Harvard's GIS Hub: From Nowhere to Everywhere

Prior to the 2006 launch of Harvard University’s Center for Geographic Analysis (CGA), on-campus GIS support was nearly nonexistent, said Wendy Guan, the center’s executive director.

The school has no geography departments, so when research or teaching strategies called for the creation or analysis of geospatial data, GIS tools and methodologies were mostly out of reach.

In an effort to remedy this situation, Harvard’s Peter Bol, a professor of East Asian languages and civilization and now a university vice provost, led two years of brainstorming sessions with senior faculty. The resultant consensus: Harvard needed an on-campus GIS institution. CGA was born.

“Our center approached its mission from a low-key service angle,” Guan said. “We didn’t open our doors and claim we were leading GIS science or doing cutting-edge research. We started with a professional staff of just three, all focused on providing service.”

CGA’s first project was modest but vital: the creation of a help desk that would address clients’ questions about finding geospatial data, conducting field surveys, structuring analyses protocols, designing maps, and otherwise incorporating GIS into academic work.

“In the beginning, we saw a flood of social scientists and humanities professors coming to us for help with mapping and analysis,” Guan said. “We joked that other departments needed us but just didn’t know it yet.”

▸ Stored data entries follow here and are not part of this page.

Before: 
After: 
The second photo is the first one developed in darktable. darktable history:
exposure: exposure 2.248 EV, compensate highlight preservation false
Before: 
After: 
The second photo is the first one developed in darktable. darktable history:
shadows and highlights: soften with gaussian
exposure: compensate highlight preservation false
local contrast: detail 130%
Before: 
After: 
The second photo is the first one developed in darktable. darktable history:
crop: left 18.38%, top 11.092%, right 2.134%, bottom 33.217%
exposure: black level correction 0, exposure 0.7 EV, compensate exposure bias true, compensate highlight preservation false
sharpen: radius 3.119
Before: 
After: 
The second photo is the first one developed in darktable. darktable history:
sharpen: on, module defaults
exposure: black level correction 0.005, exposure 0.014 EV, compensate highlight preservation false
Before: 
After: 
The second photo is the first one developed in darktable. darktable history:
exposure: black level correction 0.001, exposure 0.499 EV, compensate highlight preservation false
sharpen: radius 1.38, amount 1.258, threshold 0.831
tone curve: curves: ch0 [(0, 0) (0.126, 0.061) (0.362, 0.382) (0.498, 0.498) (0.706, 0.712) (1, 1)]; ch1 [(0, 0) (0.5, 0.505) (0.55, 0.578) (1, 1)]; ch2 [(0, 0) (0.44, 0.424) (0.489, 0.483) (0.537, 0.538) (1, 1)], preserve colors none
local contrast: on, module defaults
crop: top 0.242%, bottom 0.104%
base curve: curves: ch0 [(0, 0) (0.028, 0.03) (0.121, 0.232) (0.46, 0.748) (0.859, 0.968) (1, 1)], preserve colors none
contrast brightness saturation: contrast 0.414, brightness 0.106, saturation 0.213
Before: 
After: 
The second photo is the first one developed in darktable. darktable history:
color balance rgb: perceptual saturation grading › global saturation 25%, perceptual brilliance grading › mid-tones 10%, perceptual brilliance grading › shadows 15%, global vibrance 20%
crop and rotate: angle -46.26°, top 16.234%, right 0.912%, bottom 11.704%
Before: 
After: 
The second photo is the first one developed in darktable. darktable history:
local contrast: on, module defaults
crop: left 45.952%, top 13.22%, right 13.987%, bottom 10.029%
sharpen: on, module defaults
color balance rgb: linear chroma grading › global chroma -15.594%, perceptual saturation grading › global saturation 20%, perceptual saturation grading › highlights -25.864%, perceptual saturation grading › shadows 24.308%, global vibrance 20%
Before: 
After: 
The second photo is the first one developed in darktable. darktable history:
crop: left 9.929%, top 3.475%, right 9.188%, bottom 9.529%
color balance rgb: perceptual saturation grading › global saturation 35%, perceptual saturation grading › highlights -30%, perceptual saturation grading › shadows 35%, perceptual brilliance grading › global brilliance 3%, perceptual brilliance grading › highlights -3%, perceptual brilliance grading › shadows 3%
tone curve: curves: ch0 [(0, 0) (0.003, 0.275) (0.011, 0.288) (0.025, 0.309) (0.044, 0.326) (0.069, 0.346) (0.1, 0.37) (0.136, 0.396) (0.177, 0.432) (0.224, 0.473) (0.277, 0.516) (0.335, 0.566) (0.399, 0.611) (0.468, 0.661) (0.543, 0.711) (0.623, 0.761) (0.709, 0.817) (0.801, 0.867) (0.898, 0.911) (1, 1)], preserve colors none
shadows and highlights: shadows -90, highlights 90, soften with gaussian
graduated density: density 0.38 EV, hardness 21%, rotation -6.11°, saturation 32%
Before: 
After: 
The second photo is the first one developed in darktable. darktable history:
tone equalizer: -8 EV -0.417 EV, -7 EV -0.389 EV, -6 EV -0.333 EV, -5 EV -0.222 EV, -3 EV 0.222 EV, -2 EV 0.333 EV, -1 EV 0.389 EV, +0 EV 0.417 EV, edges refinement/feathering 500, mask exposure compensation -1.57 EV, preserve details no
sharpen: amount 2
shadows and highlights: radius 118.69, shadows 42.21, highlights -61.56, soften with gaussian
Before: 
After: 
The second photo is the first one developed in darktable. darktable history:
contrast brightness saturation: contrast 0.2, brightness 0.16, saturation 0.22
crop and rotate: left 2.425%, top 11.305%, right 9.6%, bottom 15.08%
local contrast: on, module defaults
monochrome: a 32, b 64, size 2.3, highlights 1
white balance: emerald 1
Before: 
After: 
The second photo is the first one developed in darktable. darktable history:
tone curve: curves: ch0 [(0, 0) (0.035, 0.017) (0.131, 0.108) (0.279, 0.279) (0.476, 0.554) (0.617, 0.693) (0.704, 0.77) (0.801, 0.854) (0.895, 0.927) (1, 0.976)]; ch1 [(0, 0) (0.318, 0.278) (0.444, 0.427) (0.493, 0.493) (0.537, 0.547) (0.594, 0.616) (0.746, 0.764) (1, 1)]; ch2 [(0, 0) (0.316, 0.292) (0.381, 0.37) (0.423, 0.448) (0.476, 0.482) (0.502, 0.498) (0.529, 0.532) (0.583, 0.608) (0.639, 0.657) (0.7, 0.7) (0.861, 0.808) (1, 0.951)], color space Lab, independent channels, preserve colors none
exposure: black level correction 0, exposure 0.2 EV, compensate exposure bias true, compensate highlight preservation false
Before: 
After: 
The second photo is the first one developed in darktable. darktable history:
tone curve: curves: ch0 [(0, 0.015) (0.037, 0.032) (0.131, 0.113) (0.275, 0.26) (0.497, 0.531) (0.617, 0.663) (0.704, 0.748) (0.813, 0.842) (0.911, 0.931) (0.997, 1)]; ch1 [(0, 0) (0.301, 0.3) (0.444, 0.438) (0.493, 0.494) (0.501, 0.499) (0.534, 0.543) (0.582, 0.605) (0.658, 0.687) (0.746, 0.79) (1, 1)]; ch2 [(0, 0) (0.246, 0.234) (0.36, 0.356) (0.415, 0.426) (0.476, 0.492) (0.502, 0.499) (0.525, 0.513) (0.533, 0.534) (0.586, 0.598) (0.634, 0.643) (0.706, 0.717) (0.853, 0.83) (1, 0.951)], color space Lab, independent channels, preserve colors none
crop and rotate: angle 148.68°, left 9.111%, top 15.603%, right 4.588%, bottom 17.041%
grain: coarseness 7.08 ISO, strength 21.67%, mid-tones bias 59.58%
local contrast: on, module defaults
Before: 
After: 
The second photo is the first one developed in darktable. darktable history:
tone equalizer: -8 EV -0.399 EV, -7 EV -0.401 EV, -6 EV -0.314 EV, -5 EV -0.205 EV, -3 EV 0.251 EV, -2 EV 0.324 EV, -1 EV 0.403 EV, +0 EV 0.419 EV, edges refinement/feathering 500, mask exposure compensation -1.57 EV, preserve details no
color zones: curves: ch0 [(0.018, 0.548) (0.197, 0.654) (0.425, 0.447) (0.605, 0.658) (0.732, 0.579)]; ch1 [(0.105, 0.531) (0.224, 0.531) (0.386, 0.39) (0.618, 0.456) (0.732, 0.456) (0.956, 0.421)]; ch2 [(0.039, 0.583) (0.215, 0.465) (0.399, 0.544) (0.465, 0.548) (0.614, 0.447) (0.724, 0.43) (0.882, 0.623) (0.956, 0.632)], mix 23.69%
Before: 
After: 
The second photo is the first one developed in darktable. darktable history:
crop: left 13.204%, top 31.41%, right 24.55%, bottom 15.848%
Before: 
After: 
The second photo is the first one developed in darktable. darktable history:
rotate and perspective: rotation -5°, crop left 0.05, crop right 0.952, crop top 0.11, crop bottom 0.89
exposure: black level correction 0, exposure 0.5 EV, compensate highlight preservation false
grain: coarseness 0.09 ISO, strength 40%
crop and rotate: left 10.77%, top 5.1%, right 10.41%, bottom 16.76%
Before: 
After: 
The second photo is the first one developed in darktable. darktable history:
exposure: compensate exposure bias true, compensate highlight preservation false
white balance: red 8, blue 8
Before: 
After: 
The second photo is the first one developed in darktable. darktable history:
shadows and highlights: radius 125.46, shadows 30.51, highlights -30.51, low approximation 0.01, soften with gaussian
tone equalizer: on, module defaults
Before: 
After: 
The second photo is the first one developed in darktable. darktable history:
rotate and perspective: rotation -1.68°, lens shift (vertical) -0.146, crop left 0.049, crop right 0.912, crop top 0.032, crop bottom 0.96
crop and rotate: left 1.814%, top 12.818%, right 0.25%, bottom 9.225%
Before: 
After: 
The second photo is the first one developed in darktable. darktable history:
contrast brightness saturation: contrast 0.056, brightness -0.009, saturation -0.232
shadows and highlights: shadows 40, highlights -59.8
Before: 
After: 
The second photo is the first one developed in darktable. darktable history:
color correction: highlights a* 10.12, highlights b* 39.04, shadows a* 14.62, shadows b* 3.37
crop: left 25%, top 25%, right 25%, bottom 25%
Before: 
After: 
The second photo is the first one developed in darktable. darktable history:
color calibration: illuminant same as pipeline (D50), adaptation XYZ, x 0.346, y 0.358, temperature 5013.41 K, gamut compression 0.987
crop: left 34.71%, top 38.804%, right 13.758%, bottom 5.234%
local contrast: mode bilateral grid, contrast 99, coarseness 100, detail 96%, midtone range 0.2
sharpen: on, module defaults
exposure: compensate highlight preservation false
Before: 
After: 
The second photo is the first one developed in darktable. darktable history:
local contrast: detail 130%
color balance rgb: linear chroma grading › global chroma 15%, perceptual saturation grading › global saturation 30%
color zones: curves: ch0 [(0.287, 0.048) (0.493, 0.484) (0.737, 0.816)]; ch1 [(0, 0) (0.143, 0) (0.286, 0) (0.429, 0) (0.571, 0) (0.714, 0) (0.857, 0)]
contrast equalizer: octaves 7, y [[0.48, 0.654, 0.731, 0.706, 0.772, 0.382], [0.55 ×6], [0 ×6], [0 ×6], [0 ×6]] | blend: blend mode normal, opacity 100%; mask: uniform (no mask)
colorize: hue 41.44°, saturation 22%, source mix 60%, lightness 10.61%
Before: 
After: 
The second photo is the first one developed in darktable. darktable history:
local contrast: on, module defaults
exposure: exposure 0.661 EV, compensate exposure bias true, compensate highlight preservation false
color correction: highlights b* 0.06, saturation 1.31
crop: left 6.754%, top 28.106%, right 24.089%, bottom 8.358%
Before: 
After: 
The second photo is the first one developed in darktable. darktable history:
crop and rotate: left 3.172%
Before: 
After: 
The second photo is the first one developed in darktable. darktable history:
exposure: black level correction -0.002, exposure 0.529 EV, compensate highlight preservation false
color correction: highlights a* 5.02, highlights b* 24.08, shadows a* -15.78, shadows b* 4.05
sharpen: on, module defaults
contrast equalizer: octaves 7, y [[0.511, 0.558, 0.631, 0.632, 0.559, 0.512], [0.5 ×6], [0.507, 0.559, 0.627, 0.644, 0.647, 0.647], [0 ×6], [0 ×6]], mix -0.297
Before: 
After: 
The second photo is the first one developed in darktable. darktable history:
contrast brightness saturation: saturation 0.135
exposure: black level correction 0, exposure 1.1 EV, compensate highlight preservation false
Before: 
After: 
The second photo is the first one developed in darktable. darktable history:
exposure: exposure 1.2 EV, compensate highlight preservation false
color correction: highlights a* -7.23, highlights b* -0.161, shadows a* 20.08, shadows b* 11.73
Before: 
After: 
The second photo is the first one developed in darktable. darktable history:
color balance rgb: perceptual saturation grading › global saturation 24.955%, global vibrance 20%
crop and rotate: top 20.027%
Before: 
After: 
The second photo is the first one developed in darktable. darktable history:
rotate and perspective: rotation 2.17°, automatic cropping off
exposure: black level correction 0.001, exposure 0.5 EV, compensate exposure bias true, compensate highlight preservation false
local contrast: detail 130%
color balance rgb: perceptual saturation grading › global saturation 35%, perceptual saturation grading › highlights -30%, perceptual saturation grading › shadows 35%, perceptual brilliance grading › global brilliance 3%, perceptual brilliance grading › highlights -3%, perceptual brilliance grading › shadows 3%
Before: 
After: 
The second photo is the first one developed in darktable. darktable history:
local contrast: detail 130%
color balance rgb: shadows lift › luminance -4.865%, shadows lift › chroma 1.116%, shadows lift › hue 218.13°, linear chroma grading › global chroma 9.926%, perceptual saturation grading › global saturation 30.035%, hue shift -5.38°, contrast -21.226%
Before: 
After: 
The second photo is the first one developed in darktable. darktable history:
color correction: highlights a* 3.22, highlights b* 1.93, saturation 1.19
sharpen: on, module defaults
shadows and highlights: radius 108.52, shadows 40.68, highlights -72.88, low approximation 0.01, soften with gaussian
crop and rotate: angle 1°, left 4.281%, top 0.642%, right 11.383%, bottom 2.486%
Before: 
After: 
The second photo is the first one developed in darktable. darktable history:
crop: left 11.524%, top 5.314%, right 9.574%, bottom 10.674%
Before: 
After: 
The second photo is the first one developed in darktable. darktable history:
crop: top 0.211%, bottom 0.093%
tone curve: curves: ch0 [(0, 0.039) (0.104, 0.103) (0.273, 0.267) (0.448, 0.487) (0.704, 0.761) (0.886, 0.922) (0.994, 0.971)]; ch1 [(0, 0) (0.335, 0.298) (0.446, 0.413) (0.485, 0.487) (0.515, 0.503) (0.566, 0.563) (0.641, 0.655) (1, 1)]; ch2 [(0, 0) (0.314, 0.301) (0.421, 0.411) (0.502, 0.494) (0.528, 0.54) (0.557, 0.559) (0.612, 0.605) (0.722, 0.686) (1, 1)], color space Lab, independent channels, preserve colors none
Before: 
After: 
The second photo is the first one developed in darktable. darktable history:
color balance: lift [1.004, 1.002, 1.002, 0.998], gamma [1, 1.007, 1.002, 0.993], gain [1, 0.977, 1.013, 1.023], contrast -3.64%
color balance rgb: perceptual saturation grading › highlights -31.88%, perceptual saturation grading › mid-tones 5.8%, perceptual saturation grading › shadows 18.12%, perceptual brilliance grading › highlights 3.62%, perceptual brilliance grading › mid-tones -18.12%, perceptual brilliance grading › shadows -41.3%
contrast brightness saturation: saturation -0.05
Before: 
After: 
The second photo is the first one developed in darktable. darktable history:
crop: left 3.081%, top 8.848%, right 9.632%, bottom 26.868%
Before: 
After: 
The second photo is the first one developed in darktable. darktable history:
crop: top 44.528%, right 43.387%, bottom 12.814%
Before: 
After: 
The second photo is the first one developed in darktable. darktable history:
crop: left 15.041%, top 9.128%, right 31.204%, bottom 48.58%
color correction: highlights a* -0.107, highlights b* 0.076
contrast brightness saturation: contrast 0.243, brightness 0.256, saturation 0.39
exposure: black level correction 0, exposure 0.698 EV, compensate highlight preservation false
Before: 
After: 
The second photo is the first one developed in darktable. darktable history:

Initial client interest, particularly from Harvard’s schools of design, but also from the history, anthropology, sociology, and public health departments, soon led the center to broaden its services beyond that simple help desk. Now staffed by 10 full-time GIS specialists and broadly employing the ArcGIS platform, CGA provides project consultation, offers customized training for clients, and has created a number of on-campus GIS training courses on topics such as mapmaking, the use of ArcGIS Online, and—for graduate students—the application of geospatial perspectives in critical thinking. The center’s on-campus client base has also expanded, reaching beyond audiences in the humanities and social sciences.

“A few years in, the business school embraced us,” Guan said, “and we’re now developing strong connections with the engineering school.” CGA is building its capacity for raster-based analysis and exploring 3D functions in ArcGIS Pro.

While CGA serves the Harvard community, its products and tools are generally made available online and include seminars, workshops, maps, and downloadable project data.